On October 29, 2010, Oscar-winning director and one of my personal all-time favorite filmmakers, Ang Lee, gave a press conference in Taipei, Taiwan, to formally announce the pre-production phase of his upcoming 3-D cinematic adaptation of the novel The Life of Pi.
Ang Lee directing the movie-version of The Life of Pi has been percolating for some time, and almost got derailed earlier in the summer when his budget appeared to spiral out of control. Thank the stars whatever caused the budget to blow up got resolved, because Ang Lee not being able to direct The Life of Pi would have been one the greatest travesties in the cinematic world.
The Life of Pi is one of the best modern novels I have ever read – occupying a space in the pantheon of stories that once read never leave your soul. Written by Yann Martel, this slim book carries within it a message and a vision so spare yet vivid, reading it your heart expands with the weight of the simplest of words.

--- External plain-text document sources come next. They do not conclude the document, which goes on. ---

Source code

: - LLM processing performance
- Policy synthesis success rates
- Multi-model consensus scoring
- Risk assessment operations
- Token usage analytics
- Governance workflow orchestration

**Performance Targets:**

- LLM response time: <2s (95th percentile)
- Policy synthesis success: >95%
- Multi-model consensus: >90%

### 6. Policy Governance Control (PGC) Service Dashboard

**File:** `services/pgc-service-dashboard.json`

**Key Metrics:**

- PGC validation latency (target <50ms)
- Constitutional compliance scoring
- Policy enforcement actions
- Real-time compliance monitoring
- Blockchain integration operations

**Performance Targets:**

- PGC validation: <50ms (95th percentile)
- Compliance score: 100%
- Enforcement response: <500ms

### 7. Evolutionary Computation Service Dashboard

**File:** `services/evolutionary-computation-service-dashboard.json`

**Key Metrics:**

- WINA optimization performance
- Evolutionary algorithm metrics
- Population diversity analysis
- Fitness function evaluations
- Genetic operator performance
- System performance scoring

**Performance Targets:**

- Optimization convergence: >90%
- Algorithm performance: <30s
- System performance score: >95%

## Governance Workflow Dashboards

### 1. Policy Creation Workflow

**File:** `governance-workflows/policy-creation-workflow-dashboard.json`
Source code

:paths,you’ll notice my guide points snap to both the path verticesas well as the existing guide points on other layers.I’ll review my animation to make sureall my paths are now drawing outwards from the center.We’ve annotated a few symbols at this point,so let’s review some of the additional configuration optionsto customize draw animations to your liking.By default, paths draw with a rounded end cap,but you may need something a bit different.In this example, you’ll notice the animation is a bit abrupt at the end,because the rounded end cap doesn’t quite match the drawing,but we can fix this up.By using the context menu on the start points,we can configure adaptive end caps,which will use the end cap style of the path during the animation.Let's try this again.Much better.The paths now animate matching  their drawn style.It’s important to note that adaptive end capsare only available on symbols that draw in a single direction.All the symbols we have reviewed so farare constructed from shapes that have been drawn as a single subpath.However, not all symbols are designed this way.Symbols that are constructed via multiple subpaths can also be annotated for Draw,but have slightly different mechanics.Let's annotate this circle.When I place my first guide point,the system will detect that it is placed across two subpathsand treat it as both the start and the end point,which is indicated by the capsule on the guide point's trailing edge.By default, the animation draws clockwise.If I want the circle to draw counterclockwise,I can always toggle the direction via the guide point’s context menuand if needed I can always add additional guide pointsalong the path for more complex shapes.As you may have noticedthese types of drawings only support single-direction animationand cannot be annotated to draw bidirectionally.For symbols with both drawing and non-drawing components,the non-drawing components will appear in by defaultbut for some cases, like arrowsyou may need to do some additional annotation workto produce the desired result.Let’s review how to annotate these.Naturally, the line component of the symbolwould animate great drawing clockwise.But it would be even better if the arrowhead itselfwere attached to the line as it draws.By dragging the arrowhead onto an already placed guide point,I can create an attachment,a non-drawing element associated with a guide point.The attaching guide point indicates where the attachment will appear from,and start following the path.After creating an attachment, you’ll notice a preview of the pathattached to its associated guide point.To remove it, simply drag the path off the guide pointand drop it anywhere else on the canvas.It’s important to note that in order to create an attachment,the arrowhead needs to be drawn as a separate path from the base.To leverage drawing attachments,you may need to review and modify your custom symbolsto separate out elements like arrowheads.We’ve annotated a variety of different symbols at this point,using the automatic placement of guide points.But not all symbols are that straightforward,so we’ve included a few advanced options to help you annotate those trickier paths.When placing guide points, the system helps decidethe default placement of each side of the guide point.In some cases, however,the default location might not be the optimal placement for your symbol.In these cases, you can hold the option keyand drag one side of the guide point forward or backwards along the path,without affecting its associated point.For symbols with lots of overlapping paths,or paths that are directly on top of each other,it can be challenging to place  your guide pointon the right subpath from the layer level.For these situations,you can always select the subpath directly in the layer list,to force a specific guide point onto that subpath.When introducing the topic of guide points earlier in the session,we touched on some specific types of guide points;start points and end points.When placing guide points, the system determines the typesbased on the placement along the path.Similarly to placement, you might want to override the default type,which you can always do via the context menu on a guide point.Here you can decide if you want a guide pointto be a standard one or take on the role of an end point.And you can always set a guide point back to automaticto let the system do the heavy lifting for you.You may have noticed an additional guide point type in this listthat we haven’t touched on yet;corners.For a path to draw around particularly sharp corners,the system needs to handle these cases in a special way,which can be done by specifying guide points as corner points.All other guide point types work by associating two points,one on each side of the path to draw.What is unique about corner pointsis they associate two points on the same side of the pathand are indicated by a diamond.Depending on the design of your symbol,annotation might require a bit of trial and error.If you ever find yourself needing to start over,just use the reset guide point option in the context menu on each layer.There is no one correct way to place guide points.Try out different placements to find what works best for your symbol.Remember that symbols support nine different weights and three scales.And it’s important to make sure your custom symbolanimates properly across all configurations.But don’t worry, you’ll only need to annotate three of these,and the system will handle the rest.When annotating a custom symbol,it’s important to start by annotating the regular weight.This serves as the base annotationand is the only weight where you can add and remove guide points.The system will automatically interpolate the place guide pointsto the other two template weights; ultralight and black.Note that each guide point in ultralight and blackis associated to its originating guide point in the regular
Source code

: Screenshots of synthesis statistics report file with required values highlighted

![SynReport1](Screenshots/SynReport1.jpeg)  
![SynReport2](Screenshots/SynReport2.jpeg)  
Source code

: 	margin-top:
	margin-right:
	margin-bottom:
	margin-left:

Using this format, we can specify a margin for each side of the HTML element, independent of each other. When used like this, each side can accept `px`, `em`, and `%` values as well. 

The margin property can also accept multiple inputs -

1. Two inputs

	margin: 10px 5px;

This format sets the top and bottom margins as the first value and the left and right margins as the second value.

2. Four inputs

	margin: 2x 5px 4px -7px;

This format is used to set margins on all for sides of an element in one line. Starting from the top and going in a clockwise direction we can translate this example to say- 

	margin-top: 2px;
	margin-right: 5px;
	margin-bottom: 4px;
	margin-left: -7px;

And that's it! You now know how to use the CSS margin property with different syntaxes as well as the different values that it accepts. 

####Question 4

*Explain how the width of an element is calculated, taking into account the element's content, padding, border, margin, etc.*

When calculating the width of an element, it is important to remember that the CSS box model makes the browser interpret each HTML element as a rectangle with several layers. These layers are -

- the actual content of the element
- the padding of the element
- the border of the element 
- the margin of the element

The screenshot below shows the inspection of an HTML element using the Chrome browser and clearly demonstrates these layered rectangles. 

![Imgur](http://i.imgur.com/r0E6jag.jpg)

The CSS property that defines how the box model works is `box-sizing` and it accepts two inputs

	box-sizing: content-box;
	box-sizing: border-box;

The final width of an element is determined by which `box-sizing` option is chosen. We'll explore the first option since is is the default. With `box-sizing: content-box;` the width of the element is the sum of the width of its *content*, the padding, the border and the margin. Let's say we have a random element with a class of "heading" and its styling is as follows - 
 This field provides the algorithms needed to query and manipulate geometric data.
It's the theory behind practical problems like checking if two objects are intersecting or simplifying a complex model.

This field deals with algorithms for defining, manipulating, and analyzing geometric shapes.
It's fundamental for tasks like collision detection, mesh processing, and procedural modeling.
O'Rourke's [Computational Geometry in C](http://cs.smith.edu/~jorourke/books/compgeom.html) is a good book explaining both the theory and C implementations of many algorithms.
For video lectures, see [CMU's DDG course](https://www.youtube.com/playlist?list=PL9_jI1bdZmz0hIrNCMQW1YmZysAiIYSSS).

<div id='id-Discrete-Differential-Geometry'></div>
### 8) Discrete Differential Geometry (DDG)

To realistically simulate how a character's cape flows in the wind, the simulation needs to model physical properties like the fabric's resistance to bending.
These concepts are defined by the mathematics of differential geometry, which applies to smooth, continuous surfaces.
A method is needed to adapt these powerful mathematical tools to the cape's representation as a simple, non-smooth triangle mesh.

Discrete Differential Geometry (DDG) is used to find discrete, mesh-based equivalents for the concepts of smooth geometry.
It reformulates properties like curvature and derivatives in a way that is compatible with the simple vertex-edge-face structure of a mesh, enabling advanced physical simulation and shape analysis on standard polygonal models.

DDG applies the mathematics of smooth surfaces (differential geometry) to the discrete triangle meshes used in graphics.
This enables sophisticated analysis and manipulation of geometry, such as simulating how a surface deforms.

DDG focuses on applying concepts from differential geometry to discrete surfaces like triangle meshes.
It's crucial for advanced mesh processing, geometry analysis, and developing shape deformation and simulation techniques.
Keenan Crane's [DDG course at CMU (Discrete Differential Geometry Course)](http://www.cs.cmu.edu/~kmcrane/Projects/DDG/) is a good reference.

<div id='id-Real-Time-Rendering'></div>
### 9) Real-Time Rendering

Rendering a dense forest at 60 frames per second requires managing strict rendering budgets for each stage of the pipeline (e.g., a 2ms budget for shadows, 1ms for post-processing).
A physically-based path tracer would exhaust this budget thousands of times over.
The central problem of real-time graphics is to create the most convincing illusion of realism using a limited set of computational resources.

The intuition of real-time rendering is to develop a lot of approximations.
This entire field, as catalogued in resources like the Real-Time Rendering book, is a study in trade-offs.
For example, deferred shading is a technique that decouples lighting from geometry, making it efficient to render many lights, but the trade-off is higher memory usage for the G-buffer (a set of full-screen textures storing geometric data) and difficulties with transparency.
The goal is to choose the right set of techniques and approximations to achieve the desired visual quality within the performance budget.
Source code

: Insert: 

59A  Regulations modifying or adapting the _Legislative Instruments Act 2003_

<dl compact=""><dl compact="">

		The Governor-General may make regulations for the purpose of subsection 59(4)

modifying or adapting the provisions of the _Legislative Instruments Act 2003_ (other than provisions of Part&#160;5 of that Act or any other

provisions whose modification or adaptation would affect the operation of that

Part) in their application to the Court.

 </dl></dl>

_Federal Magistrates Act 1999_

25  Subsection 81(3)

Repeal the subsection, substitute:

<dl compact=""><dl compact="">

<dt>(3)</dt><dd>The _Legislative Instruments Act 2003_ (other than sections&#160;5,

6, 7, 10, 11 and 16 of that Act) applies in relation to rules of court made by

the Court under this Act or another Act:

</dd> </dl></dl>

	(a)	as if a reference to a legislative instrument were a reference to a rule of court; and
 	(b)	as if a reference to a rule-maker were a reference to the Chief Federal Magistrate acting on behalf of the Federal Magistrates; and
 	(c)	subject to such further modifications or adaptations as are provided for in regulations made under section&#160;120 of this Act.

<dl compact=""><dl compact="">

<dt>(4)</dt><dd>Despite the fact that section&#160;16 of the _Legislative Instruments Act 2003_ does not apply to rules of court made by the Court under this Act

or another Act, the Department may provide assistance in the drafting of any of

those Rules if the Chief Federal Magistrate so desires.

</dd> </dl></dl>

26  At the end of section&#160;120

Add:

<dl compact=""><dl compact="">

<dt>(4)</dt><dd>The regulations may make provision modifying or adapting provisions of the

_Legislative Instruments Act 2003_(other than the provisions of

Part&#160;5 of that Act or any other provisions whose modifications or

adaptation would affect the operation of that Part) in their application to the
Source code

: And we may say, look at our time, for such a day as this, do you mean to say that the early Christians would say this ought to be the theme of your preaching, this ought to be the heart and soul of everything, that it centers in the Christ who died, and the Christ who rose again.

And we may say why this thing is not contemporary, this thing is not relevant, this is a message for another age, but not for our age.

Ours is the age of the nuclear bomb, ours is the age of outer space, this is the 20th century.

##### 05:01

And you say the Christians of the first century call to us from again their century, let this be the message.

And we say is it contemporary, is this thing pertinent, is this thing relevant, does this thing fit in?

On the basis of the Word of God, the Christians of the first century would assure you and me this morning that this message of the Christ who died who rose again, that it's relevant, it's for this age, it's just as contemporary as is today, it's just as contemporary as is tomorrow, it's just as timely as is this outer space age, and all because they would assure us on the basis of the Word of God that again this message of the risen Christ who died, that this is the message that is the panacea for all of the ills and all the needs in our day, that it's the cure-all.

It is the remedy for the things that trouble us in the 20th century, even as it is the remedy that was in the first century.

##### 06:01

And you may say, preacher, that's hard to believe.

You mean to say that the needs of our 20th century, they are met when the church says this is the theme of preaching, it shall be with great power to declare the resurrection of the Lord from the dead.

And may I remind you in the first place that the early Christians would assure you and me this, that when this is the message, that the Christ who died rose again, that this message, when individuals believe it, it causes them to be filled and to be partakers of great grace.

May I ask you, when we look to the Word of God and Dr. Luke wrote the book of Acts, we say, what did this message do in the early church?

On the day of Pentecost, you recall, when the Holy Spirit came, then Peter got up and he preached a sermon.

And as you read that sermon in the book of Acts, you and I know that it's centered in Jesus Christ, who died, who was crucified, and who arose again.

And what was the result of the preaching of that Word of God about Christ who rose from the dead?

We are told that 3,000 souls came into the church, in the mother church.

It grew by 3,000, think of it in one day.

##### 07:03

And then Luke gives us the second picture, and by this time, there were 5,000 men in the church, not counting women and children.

The story is basically a boy, on a raft, in the middle of the ocean – just him and a Bengal Tiger for 2/3rds of the novel. Through a open casting call consisting of over 3,000 young men, Ang Lee chose 17 year old newcomer Suraj Sharma to carry an entire film on his shoulders. It’s a heavy load to bear, as Ang Lee so aptly compared him to Tom Hanks carrying Castaway by himself, plus a volley ball.
Ang Lee says:
There is no dialogue, and he is not Tom Hanks. The film is about humankind’s spiritual pursuit, and he must have an appealing temperament. He showed the storytelling ability, and you will believe this is a true story. I hope to take viewers to the sea so they can feel for themselves the relationship between humankind and their beliefs.
Principal filming will begin in January 2011, and take place in Taiwan and India. Ang Lee’s use of 3-D for this movie is not a gimmick or an attempt to bandwagon on the 3-D craze, but a thoughtful realization that the only way to tell THIS particular story is to bring the viewers into that ocean and travel the journey with Pi, who does not have a single line of dialogue except for the very beginning and very end of the novel. It’s ambitious, and I am dazzled by the prospect of what Ang Lee could do to this story.
This is the man who understands how to bring inner emotions to a cinematic medium, and his Brokeback Mountain and Eat Drink Man Woman ranks among the best movies of all time (I liked Crouching Tiger, Hidden Dragon but I prefer Ang Lee’s more introspective works). I have a feeling The Life of Pi may join that pantheon of great Ang Lee movies.